Pavither September 10, 2020

Economists see another OPR cut by year-end

Some economists believe Bank Negara Malaysia (BNM) may cut the overnight policy rate (OPR) by 25 basis points before end-2020, as the fast-changing macroeconomic environment could encourage central bank to further intervene proactively.

“Bank Negara has been proactive in supporting the economy via expansionary monetary policies,” Mohd Afzanizam Abdul Rashid, Chief Economist at Bank Islam Malaysia Bhd told Bernama.

“So this could be the main reason why markets expect an OPR cut to happen at the final Monetary Policy Committee (MPC) meeting in November 2020.”

For this year, the OPR has been slashed four times by BNM, taking it to 1.75% or its lowest level since 2004.

What are the top 3 trends spotted since the OPR cut this year? Read here now! 

Afzanizam expects the central bank to wait until November to cut the OPR since recent economic data like exports, vehicle sales and Purchasing Managers’ Index (PMI) indices have been decent.

On whether another OPR cut may be a factor in MPC’s consideration of helping majority of borrowers, Afzanizam said it could help the latter.

“However, we believe MPC members would also be looking at the big picture such as the transmission of monetary policy to the economy and how responsive businesses and households are towards the policy accommodation,” he said.

“There are also external factors such as the global economy, commodity prices and the geopolitical risks which would have a direct impact on how MPC members assessed the economy.”

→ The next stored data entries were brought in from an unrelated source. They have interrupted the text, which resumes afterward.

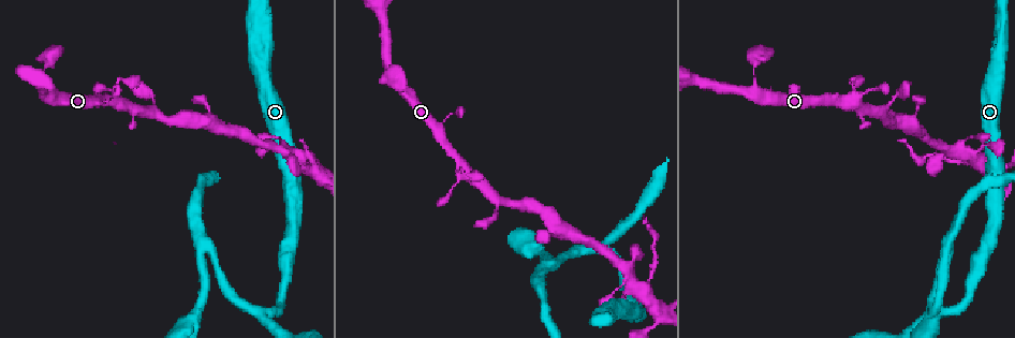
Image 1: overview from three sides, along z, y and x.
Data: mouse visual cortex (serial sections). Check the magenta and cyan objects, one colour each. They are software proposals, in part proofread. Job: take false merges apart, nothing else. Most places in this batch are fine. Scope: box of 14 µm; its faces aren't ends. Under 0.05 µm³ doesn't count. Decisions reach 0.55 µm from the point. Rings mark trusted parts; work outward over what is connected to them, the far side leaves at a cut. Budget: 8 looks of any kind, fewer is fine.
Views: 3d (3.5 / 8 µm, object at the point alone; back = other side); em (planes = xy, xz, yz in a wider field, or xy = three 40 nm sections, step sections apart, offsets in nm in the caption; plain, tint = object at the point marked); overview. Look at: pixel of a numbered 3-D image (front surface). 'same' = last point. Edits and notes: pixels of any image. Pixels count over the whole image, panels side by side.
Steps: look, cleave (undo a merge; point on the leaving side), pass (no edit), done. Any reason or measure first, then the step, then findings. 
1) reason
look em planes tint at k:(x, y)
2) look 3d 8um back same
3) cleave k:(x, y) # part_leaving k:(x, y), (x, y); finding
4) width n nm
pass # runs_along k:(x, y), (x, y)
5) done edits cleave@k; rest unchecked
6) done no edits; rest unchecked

two arms at a narrow angle
look 3d 3.5um at 1:(206, 244)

On whether the lower interest rate could help attract foreign capital flows, Afzanizam expects investors to do their own due diligence prior to investing.

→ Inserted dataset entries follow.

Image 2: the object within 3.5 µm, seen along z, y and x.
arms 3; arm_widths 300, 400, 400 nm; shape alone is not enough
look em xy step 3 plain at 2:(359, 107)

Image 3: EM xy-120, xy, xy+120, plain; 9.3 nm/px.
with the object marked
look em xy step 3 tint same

“However, Malaysia can certainly still offer a better yield compared to say, the US, United Kingdom, European Union and Japan,” he said.

And should BNM decide to slash the OPR today, he noted that “there is still plenty of room if we were to compare our rates with the US Federal Reserve Fund Rate which currently stands at 0.25%”.

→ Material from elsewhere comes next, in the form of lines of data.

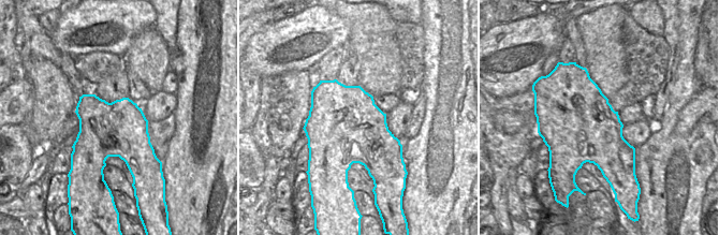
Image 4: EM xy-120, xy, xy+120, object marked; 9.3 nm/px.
width 700 nm
pass # runs_along 2:(386, 90), (373, 109), (348, 99); one cell here

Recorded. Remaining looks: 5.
abrupt turn
look em xy step 1 tint at 1:(118, 102)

Juwai IQI Chief Economist Shan Saeed stated that BNM had played its card very intelligently.

“To date, BNM has moved very cautiously in cutting rates which give room to manoeuvre for further cuts in the monetary space if required,” he said as quoted by Bernama.

Shan said the central bank has utilised tactical moves by controlling price inflation with prudent monetary tools and appreciating ringgit to make an impact on the economy.

In fact, he believes that the economy has the potential to show resurgence by year-end with positive growth mode.

Other banks that expect BNM to cut interest rate by year-end include Principal Asset Management Bhd (Principal) and HIS Markit.